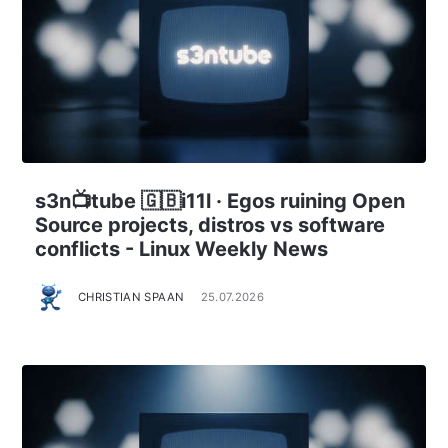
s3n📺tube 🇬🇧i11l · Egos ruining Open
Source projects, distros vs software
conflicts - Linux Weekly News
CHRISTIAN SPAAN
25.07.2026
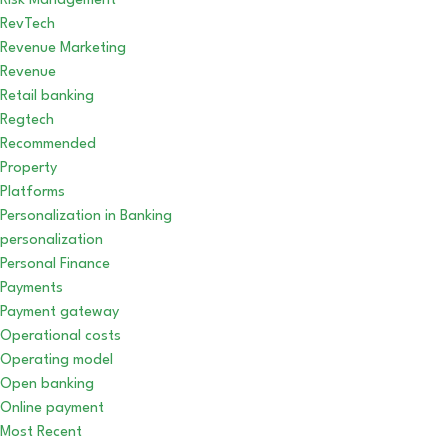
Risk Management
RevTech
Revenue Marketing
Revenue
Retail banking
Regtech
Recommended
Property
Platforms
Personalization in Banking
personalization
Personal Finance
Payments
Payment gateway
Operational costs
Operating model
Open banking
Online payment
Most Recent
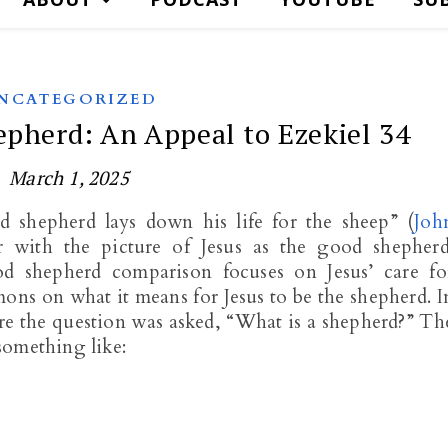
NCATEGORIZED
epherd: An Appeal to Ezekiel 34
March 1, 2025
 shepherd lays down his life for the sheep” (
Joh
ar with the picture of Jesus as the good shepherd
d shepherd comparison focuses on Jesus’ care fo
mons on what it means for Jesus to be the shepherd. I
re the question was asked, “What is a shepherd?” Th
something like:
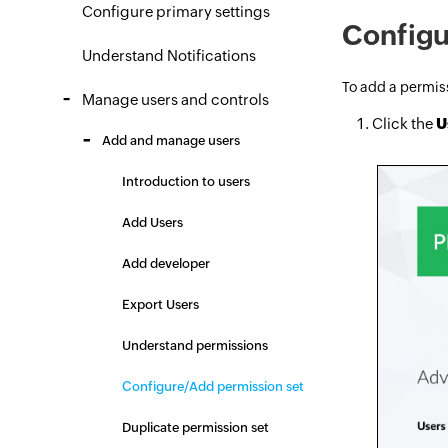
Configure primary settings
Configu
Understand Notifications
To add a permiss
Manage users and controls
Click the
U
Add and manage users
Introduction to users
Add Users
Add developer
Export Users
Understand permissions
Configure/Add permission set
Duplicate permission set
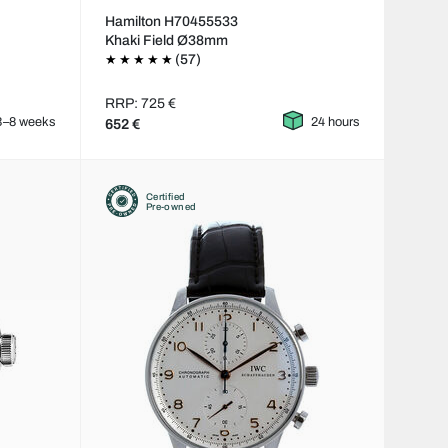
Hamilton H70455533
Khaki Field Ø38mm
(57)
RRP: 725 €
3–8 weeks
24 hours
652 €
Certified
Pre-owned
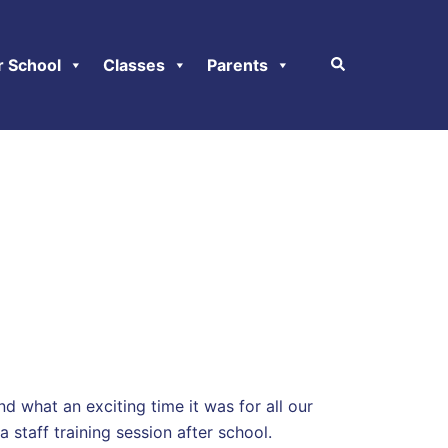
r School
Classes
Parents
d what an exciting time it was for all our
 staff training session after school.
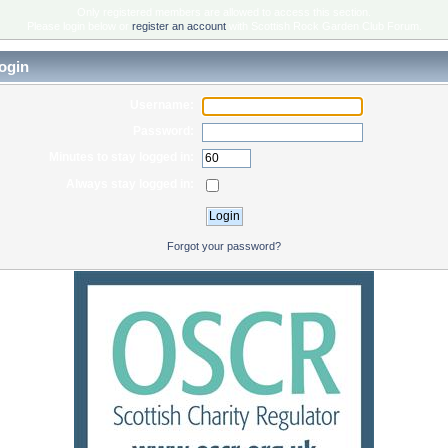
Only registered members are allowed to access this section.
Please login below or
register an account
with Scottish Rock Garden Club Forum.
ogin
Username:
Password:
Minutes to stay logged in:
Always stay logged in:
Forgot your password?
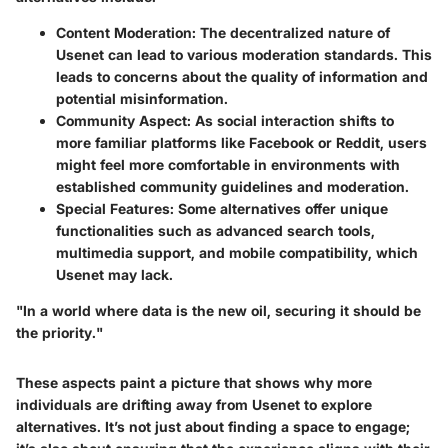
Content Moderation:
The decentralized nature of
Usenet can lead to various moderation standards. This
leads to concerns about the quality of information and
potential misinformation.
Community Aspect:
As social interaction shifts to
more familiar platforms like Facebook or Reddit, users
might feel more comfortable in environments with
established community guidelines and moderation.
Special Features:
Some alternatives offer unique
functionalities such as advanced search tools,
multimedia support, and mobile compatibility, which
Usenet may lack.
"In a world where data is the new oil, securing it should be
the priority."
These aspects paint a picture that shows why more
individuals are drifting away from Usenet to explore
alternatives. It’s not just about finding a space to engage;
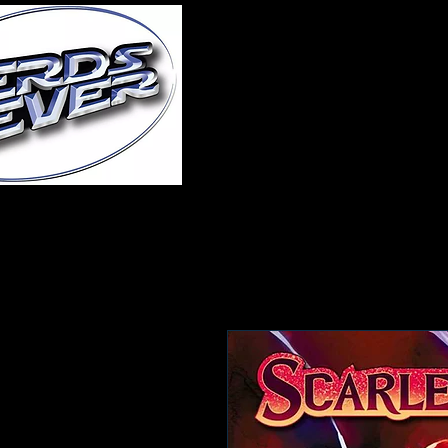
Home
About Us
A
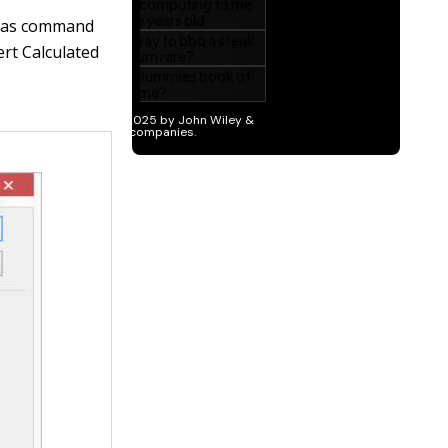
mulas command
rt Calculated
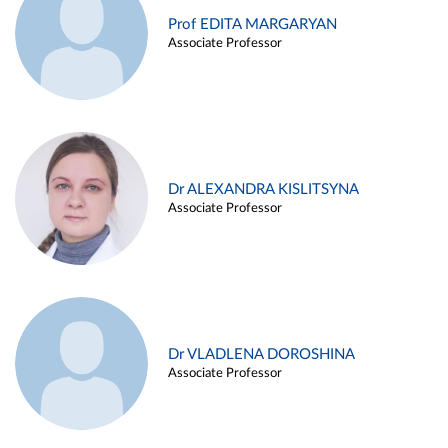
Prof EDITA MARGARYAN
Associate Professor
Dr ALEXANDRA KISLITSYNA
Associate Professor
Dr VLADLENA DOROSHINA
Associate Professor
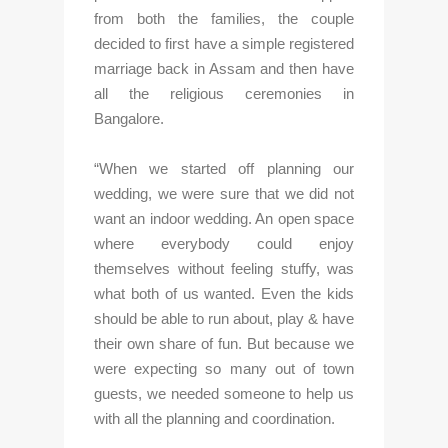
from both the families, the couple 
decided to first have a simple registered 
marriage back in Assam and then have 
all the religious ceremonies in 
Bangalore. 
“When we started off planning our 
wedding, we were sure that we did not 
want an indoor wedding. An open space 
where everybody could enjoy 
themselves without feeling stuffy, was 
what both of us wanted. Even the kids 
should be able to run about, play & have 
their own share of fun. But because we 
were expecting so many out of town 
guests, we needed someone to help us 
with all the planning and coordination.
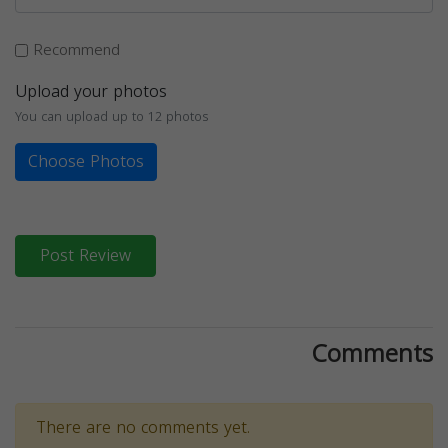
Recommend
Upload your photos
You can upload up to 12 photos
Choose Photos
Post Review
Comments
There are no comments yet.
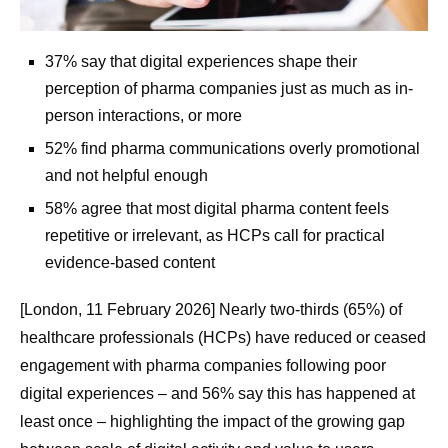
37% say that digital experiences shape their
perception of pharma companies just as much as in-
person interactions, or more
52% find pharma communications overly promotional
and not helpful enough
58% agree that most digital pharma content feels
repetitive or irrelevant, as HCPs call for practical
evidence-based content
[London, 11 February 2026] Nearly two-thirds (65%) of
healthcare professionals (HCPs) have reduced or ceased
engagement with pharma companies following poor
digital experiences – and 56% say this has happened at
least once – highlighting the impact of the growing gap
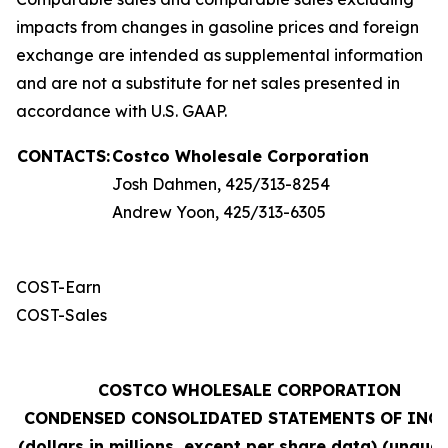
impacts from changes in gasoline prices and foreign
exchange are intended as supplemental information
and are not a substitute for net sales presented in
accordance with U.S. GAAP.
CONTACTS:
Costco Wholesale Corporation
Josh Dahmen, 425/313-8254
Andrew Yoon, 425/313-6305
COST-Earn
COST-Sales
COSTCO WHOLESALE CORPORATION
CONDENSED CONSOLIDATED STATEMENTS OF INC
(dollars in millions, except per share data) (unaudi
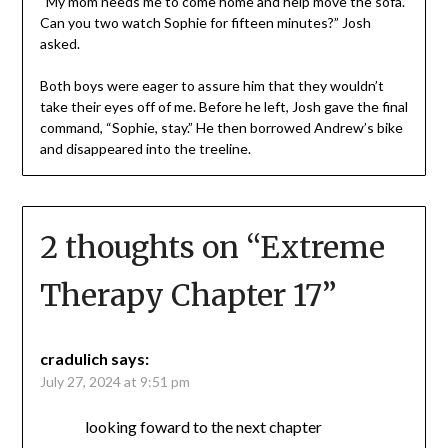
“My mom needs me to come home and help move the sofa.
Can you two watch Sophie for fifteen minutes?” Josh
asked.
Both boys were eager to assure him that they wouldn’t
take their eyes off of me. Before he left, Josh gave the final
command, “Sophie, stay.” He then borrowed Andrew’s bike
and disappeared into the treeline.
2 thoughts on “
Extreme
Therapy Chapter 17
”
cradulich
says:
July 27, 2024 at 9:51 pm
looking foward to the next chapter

...

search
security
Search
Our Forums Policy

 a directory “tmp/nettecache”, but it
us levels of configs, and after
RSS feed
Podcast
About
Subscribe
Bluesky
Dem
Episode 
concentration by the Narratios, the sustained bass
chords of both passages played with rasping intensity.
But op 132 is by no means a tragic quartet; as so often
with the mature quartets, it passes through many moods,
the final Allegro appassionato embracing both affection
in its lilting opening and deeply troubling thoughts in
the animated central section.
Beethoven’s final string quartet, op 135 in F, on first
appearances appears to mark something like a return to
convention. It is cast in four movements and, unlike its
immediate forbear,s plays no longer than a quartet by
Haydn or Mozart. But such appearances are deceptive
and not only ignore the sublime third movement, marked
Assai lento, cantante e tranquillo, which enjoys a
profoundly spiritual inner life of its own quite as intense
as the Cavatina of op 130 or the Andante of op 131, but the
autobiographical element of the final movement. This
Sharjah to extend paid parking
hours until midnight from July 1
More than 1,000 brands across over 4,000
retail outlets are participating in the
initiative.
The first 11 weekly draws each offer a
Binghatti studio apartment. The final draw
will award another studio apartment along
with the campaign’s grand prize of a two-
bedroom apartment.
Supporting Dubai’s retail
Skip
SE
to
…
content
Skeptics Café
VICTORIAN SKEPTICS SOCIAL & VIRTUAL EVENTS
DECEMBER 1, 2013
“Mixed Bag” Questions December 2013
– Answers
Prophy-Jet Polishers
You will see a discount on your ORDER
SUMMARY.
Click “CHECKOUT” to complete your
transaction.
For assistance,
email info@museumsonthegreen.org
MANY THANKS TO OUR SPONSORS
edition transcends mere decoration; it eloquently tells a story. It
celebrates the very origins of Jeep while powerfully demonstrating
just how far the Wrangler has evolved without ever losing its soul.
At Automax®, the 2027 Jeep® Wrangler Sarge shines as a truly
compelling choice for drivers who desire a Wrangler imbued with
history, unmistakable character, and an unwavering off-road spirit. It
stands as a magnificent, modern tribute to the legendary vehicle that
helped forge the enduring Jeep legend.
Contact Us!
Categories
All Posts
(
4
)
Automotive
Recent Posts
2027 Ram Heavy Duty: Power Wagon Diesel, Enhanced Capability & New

* * *

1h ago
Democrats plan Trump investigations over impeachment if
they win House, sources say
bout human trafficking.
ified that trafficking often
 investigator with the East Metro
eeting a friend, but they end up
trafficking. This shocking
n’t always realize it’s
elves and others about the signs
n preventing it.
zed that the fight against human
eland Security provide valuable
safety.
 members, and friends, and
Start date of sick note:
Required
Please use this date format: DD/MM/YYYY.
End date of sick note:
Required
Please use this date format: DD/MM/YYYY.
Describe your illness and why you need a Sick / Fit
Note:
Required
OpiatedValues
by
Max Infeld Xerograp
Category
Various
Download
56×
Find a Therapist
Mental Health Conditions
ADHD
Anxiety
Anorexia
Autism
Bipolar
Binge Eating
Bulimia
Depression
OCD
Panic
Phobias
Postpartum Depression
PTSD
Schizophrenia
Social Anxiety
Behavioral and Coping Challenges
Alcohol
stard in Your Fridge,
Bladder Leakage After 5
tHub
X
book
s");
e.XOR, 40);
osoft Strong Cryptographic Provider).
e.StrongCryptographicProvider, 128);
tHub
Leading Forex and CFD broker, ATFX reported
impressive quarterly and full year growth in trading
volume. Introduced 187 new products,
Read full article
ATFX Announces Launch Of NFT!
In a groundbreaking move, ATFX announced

- **Problem**
Quote the lines between the one holding "Configure primary settings" and the one holding "Forgot your password?", inclusive, and leave the pictures out of the answer.

- **Answer to this exercise**
Configure primary settings
Configu
Understand Notifications
To add a permiss
Manage users and controls
Click the
U
Add and manage users
Introduction to users
Add Users
Add developer
Export Users
Understand permissions
Configure/Add permission set
Duplicate permission set
Hamilton H70455533
Khaki Field Ø38mm
(57)
RRP: 725 €
3–8 weeks
24 hours
652 €
Certified
Pre-owned
r School
Classes
Parents
d what an exciting time it was for all our
 staff training session after school.
Only registered members are allowed to access this section.
Please login below or
register an account
with Scottish Rock Garden Club Forum.
ogin
Username:
Password:
Minutes to stay logged in:
Always stay logged in:
Forgot your password?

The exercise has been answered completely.